Nuestra hija María, que nos ha salido perroflauta, lleva varios días acampada en los jardines de la Universidad de Zaragoza para protestar contra la aniquilación del pueblo palestino a manos del ejército israelí. Mi esposa, que será madre hasta la mortaja, no deja de telefonearla a todas horas para recordarle que se abrigue bien y rogarle que no se signifique demasiado, y uno, que también ha sido joven, al principio le enviaba entusiastas mensajes de apoyo ilustrados con el dibujito de una tienda de campaña.
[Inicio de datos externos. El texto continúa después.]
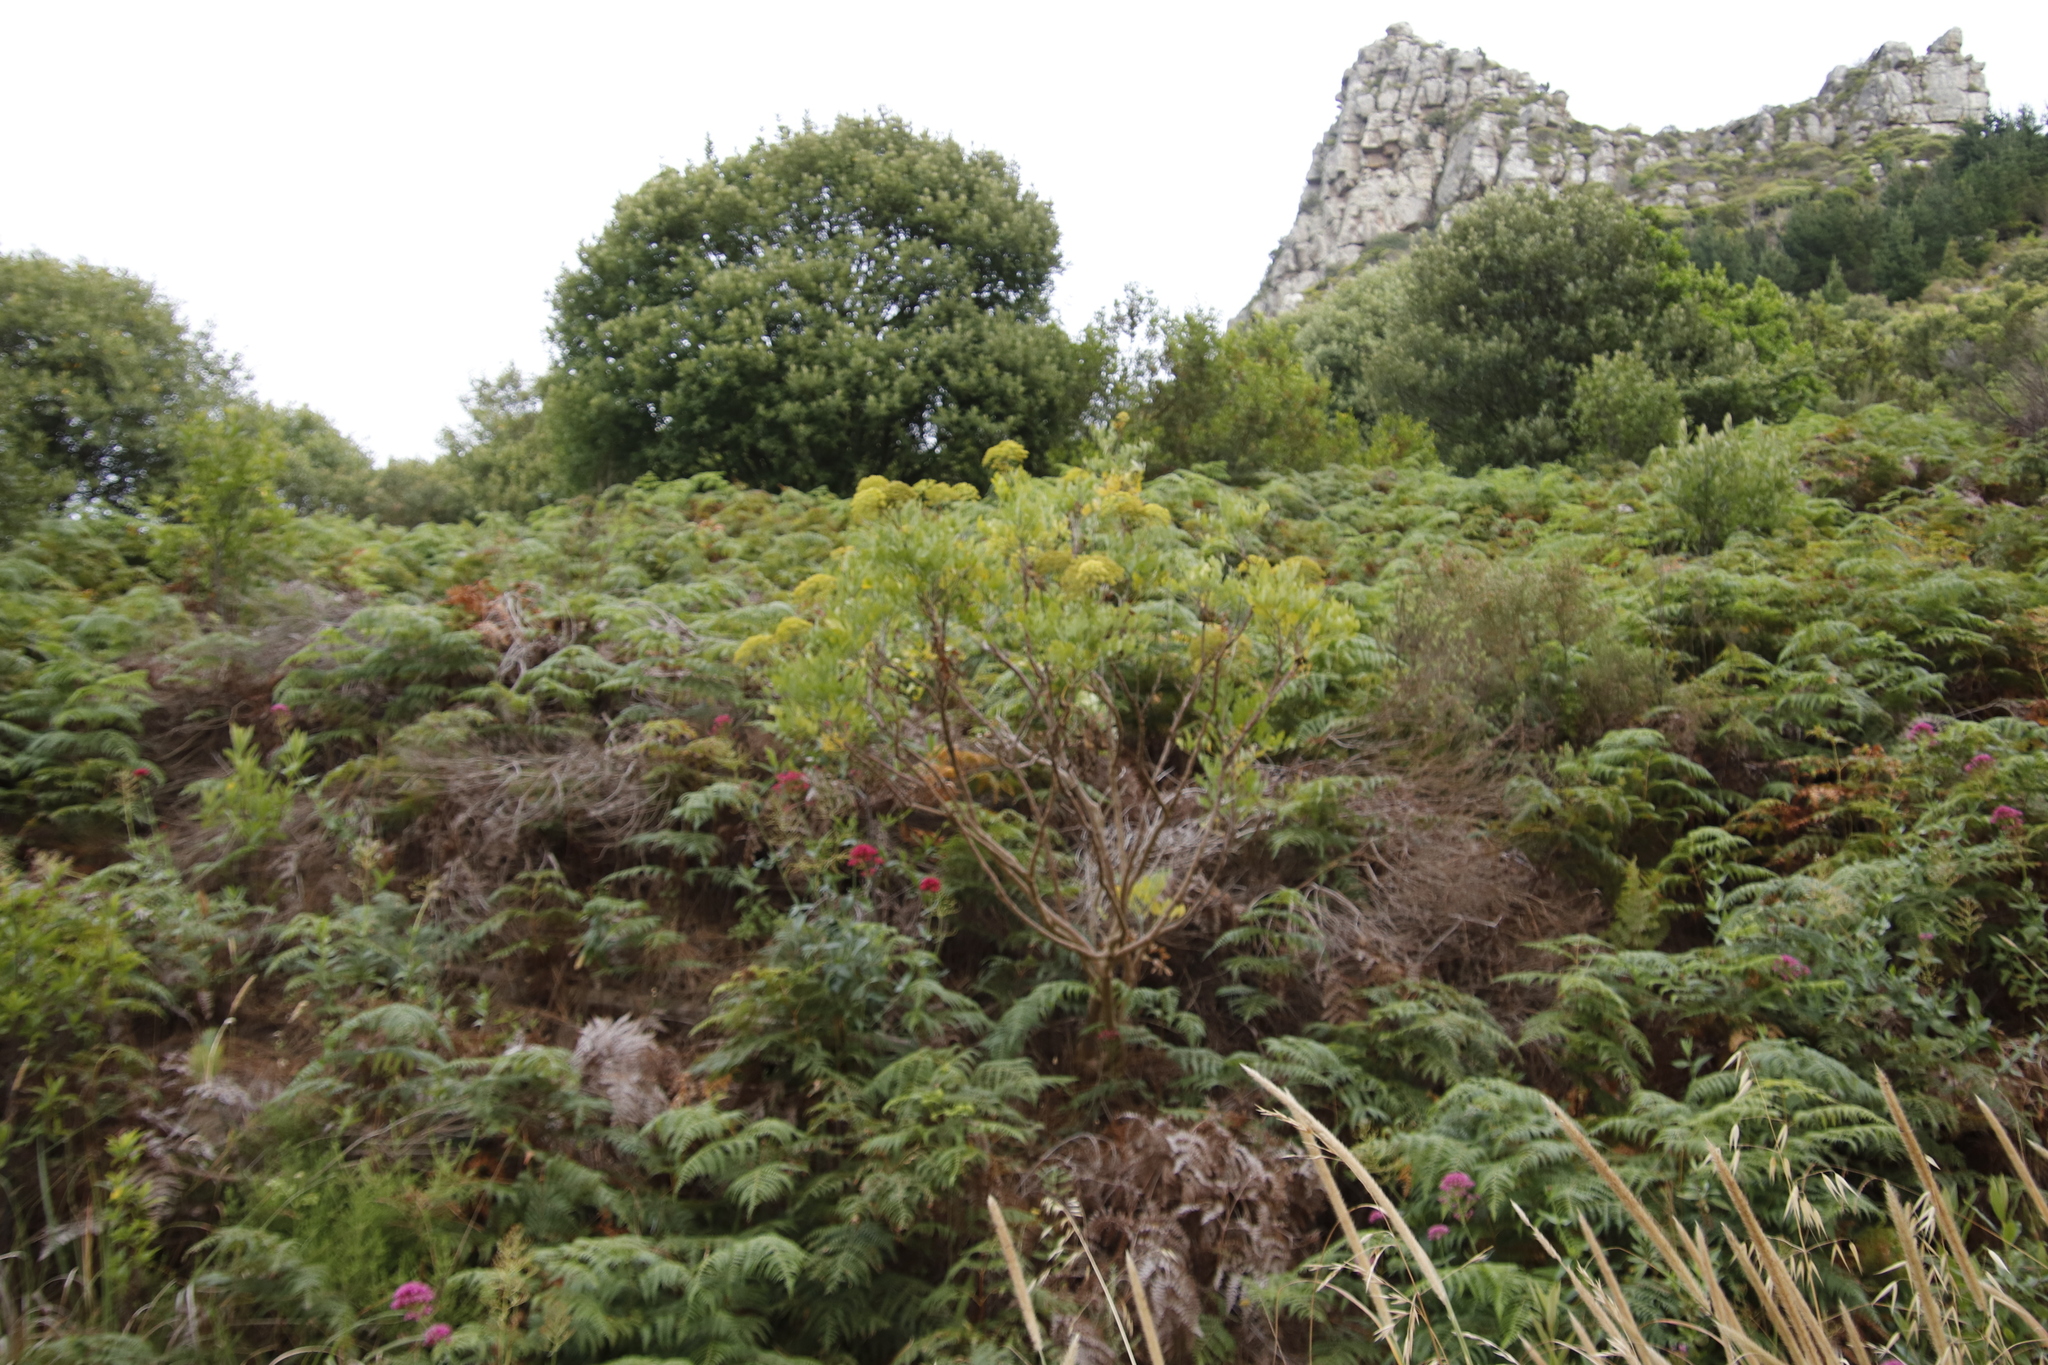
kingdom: Plantae
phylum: Tracheophyta
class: Magnoliopsida
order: Apiales
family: Apiaceae
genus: Notobubon
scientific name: Notobubon galbanum
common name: Blisterbush
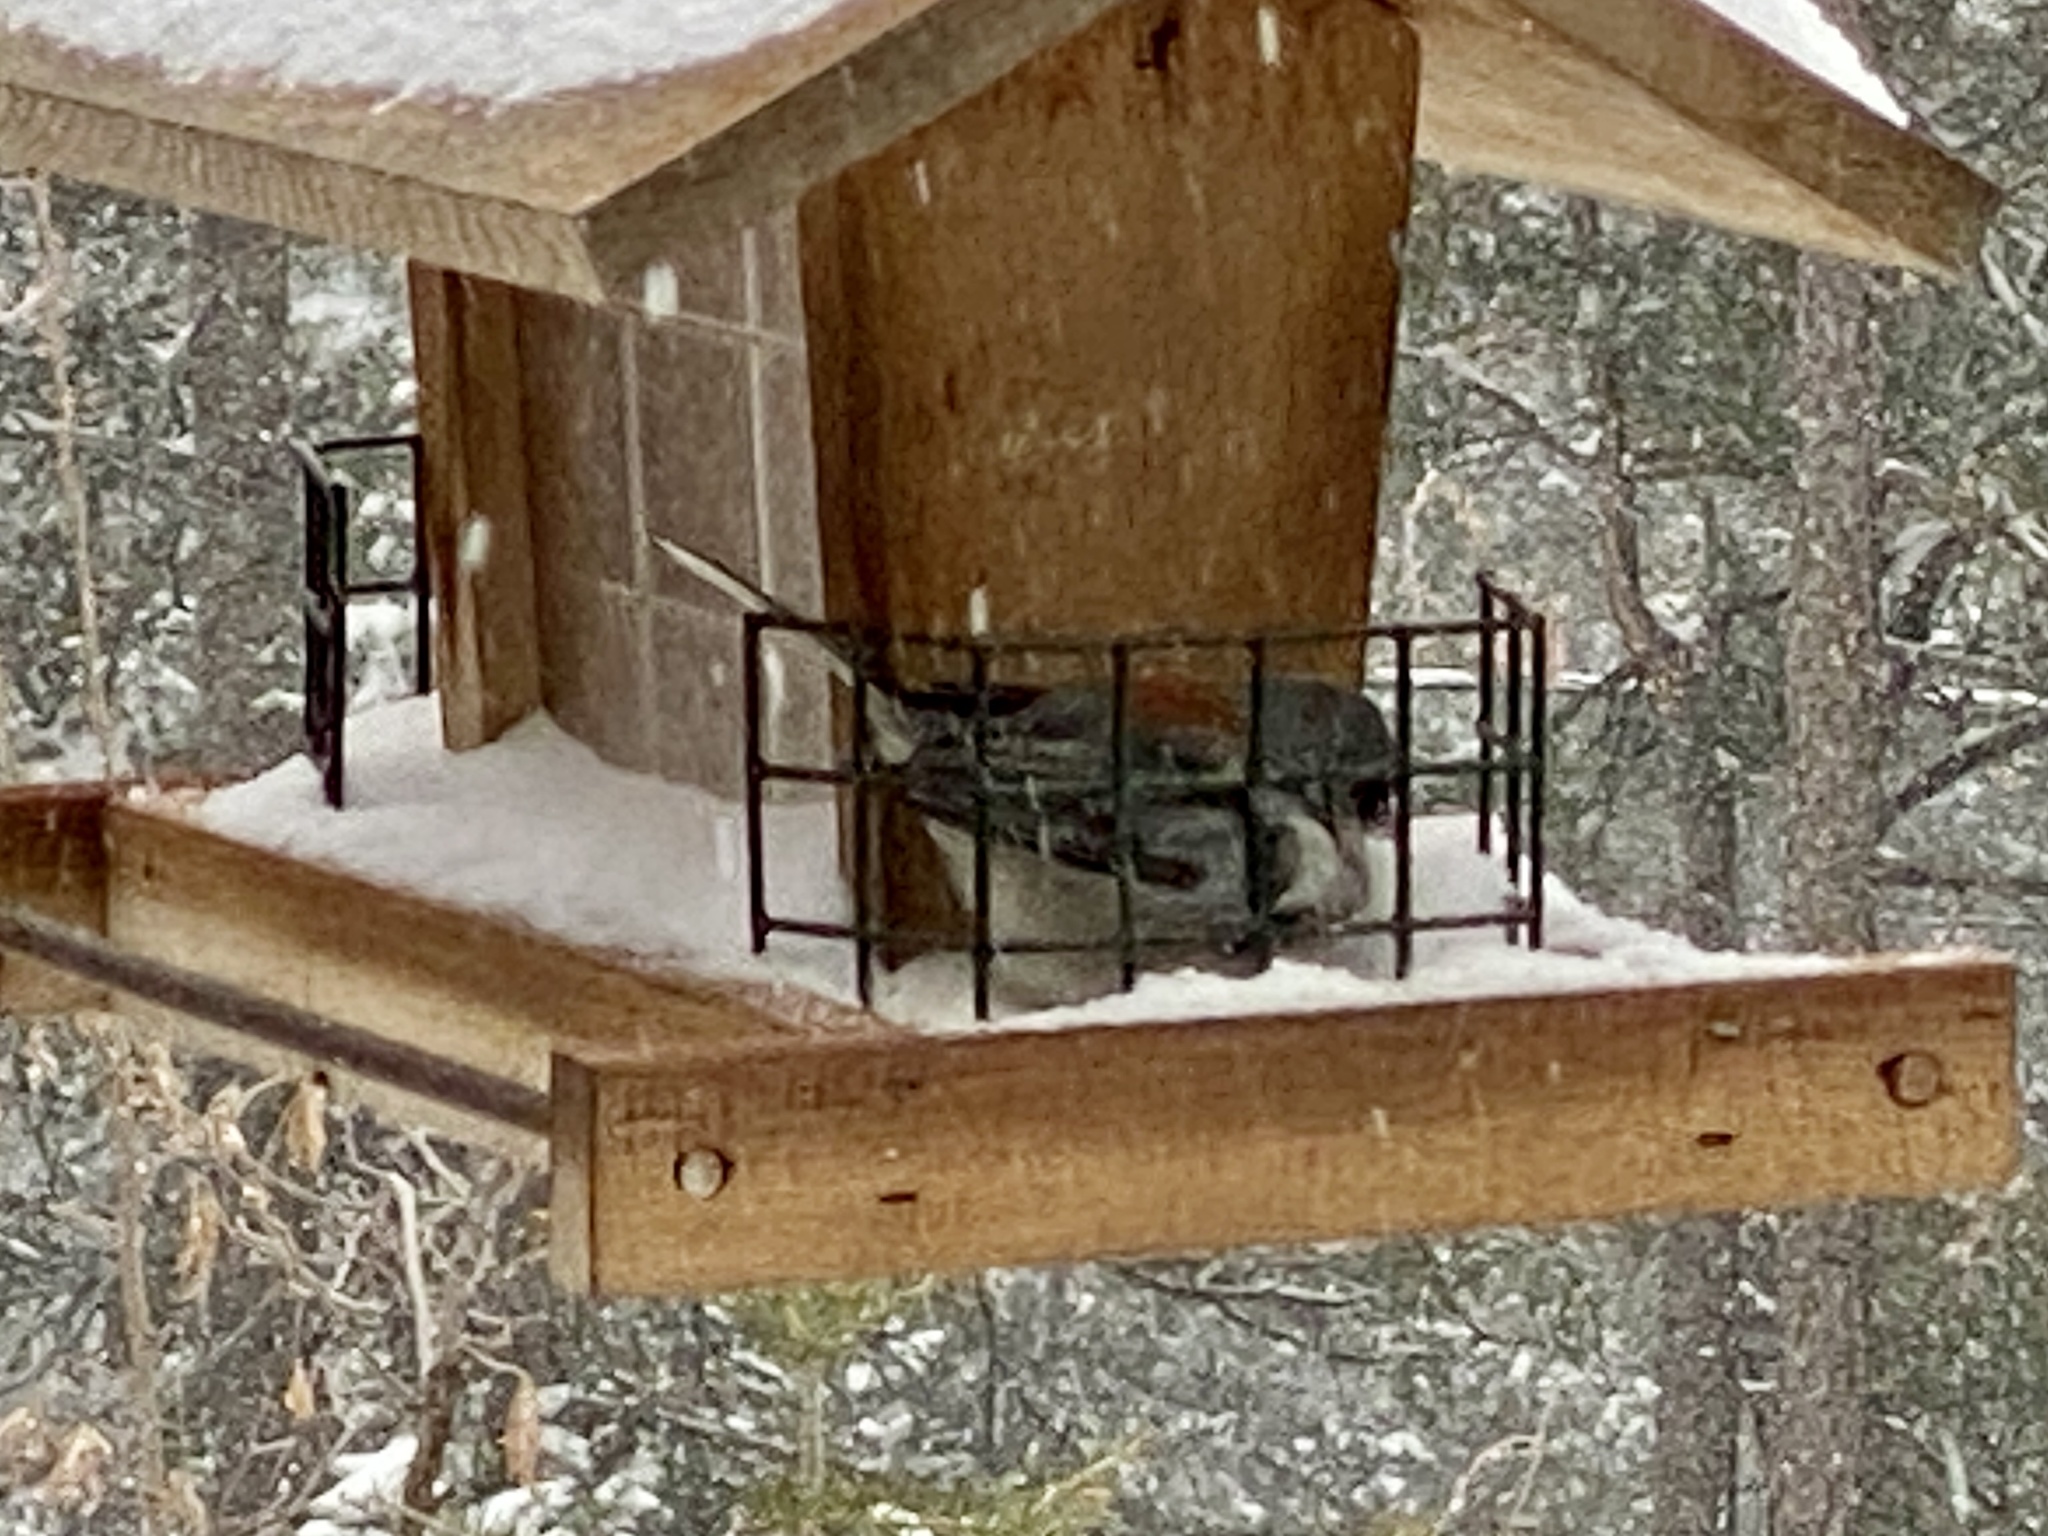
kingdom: Animalia
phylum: Chordata
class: Aves
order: Passeriformes
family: Passerellidae
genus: Junco
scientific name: Junco hyemalis
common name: Dark-eyed junco
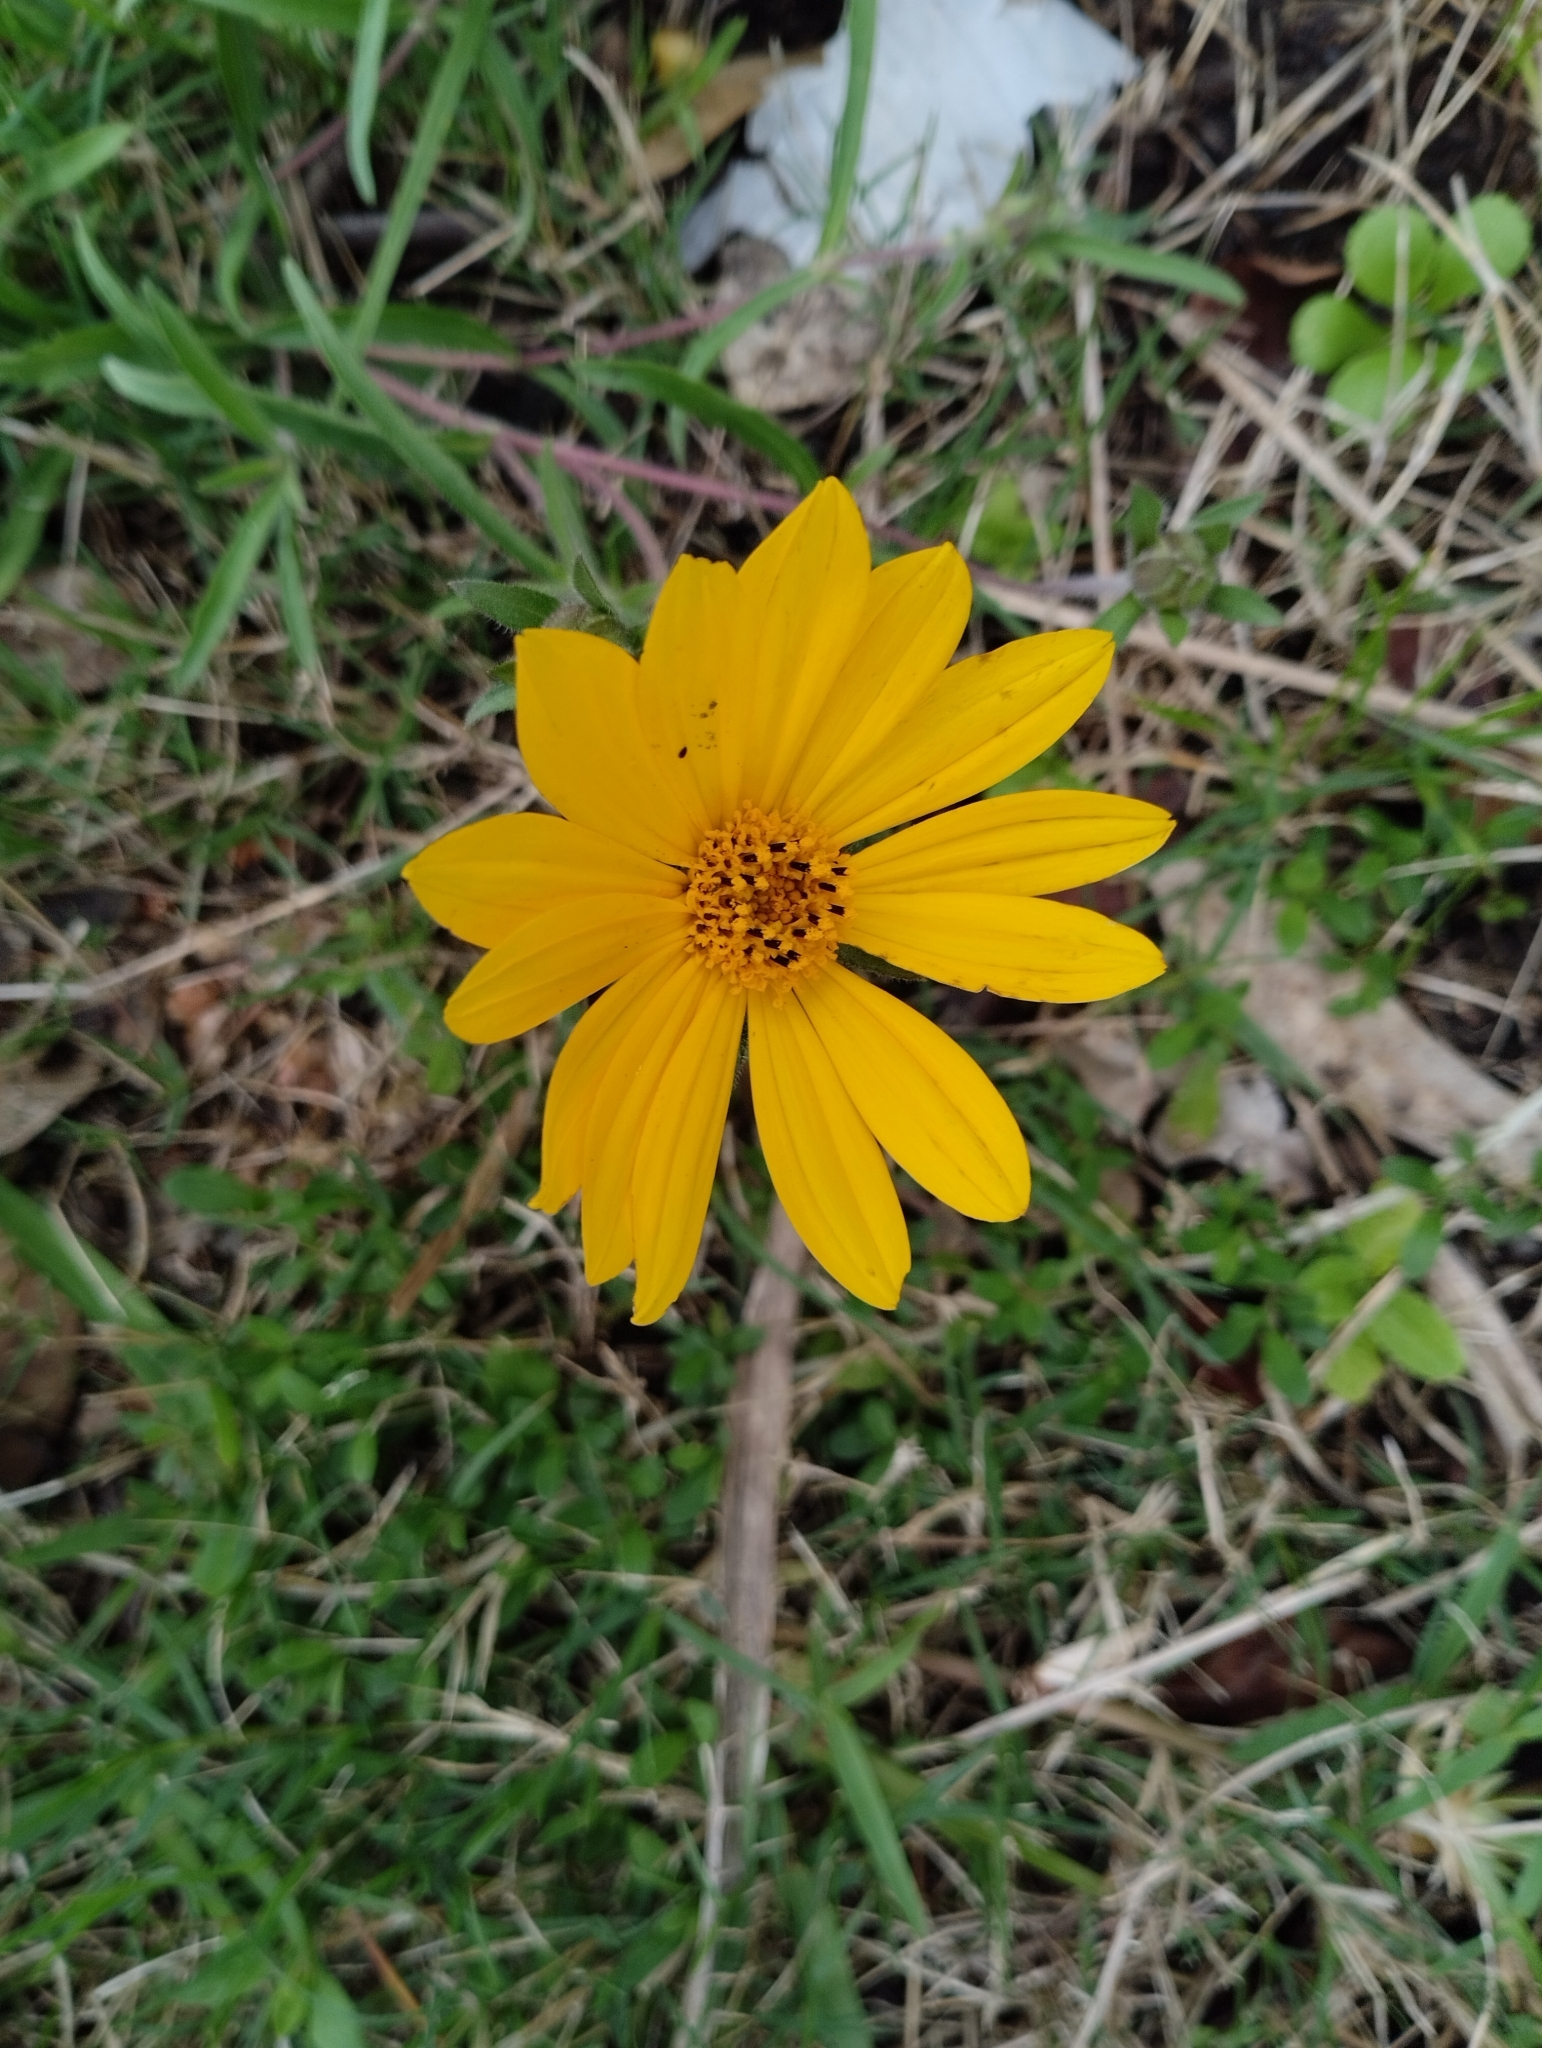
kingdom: Plantae
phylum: Tracheophyta
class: Magnoliopsida
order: Asterales
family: Asteraceae
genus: Wedelia
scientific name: Wedelia montevidensis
Hasta que, con la alarma que cabe colegir, me he enterado, gracias a la advertencia de doña Isabel Díaz Ayuso, de que lo que pretende esa panda de insensatos es echar a patadas a Albert Einstein de los currículos universitarios; y uno, que transige casi con cualquier cosa, pero que no está dispuesto a tolerar que le toquen un pelo de la ropa a las ondas gravitaciones en el espacio-tiempo, agarra el teléfono y le grita a su primogénita que deje de echar basura de una santa vez sobre la teoría de la relatividad.
«Papá, por favor», oigo al otro lado de la línea, «sosiégate un poco y haz el favor de mirar las noticias». Y me explica que el único propósito de las concentraciones estudiantiles es exigir a la comunidad internacional que detenga la maquinaria genocida de Israel, que no sean asesinados más niños en Gaza y que se abran vías a la ayuda humanitaria para que, al menos, la gente deje de morirse de hambre en Palestina; que alguien tenga la merced de explicarle qué demonios tiene eso que ver con el pobre Einstein.
La verdad es que la entiendo lo justo, porque, situada a mi costado, mi adorada mitad no deja de vocearme al oído si piensan despachar también a Sigmund Freud y a Milton Friedman. Solidario con mi media naranja, intento poner las cosas en su sitio: «Haced lo que os parezca oportuno, que para eso sois mayorcitos, pero a Kafka me lo dejáis tranquilo o aquí arde Troya». Y, ya más apaciguado, le pido que no la tomen ahora con la derecha española solo porque intenta proteger el legado de Walter Benjamin, de Hannah Arendt, de Elias Canetti. «Y de Karl Marx, papi, y de Karl Marx», me responde con una risita.
Está visto que con estos chavales no se puede razonar.